__How to complete this task__
Without including any image, repeat every record exactly.

__Records provided__
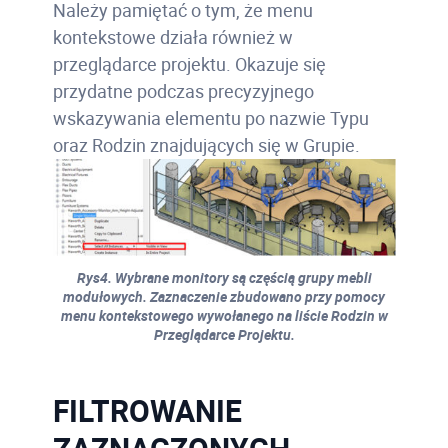
Należy pamiętać o tym, że menu
kontekstowe działa również w
przeglądarce projektu. Okazuje się
przydatne podczas precyzyjnego
wskazywania elementu po nazwie Typu
oraz Rodzin znajdujących się w Grupie.
Rys4. Wybrane monitory są częścią grupy mebli
modułowych. Zaznaczenie zbudowano przy pomocy
menu kontekstowego wywołanego na liście Rodzin w
Przeglądarce Projektu.
FILTROWANIE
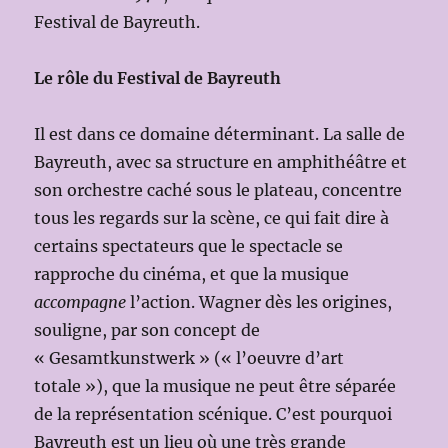
Festival de Bayreuth.
Le rôle du Festival de Bayreuth
Il est dans ce domaine déterminant. La salle de
Bayreuth, avec sa structure en amphithéâtre et
son orchestre caché sous le plateau, concentre
tous les regards sur la scène, ce qui fait dire à
certains spectateurs que le spectacle se
rapproche du cinéma, et que la musique
accompagne
l’action. Wagner dès les origines,
souligne, par son concept de
« Gesamtkunstwerk » (« l’oeuvre d’art
totale »), que la musique ne peut être séparée
de la représentation scénique. C’est pourquoi
Bayreuth est un lieu où une très grande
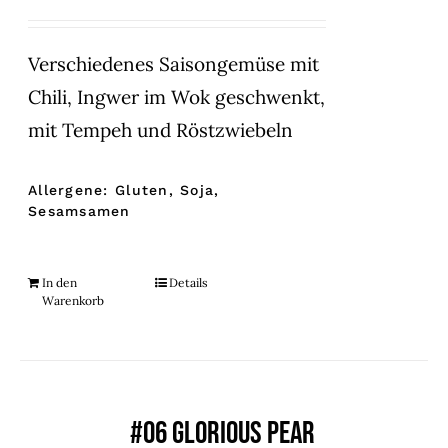
Verschiedenes Saisongemüse mit
Chili, Ingwer im Wok geschwenkt,
mit Tempeh und Röstzwiebeln
Allergene: Gluten, Soja,
Sesamsamen
In den
Details
Warenkorb
#06 GLORIOUS PEAR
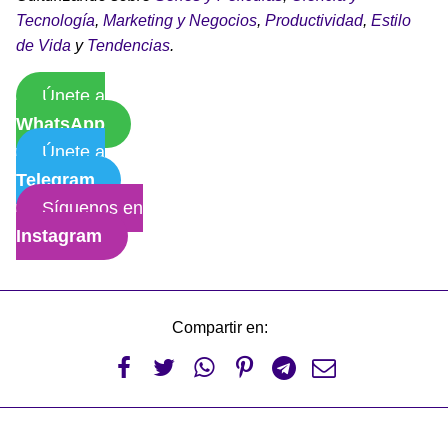
Tecnología
,
Marketing y Negocios
,
Productividad
,
Estilo
de Vida
y
Tendencias
.
Únete a
WhatsApp
Únete a
Telegram
Síguenos en
Instagram
Compartir en:







__Answer below__
Należy pamiętać o tym, że menu
kontekstowe działa również w
przeglądarce projektu. Okazuje się
przydatne podczas precyzyjnego
wskazywania elementu po nazwie Typu
oraz Rodzin znajdujących się w Grupie.
Rys4. Wybrane monitory są częścią grupy mebli
modułowych. Zaznaczenie zbudowano przy pomocy
menu kontekstowego wywołanego na liście Rodzin w
Przeglądarce Projektu.
FILTROWANIE
Festival de Bayreuth.
Le rôle du Festival de Bayreuth
Il est dans ce domaine déterminant. La salle de
Bayreuth, avec sa structure en amphithéâtre et
son orchestre caché sous le plateau, concentre
tous les regards sur la scène, ce qui fait dire à
certains spectateurs que le spectacle se
rapproche du cinéma, et que la musique
accompagne
l’action. Wagner dès les origines,
souligne, par son concept de
« Gesamtkunstwerk » (« l’oeuvre d’art
totale »), que la musique ne peut être séparée
de la représentation scénique. C’est pourquoi
Bayreuth est un lieu où une très grande
Verschiedenes Saisongemüse mit
Chili, Ingwer im Wok geschwenkt,
mit Tempeh und Röstzwiebeln
Allergene: Gluten, Soja,
Sesamsamen
In den
Details
Warenkorb
#06 GLORIOUS PEAR
Tecnología
,
Marketing y Negocios
,
Productividad
,
Estilo
de Vida
y
Tendencias
.
Únete a
WhatsApp
Únete a
Telegram
Síguenos en
Instagram
Compartir en:







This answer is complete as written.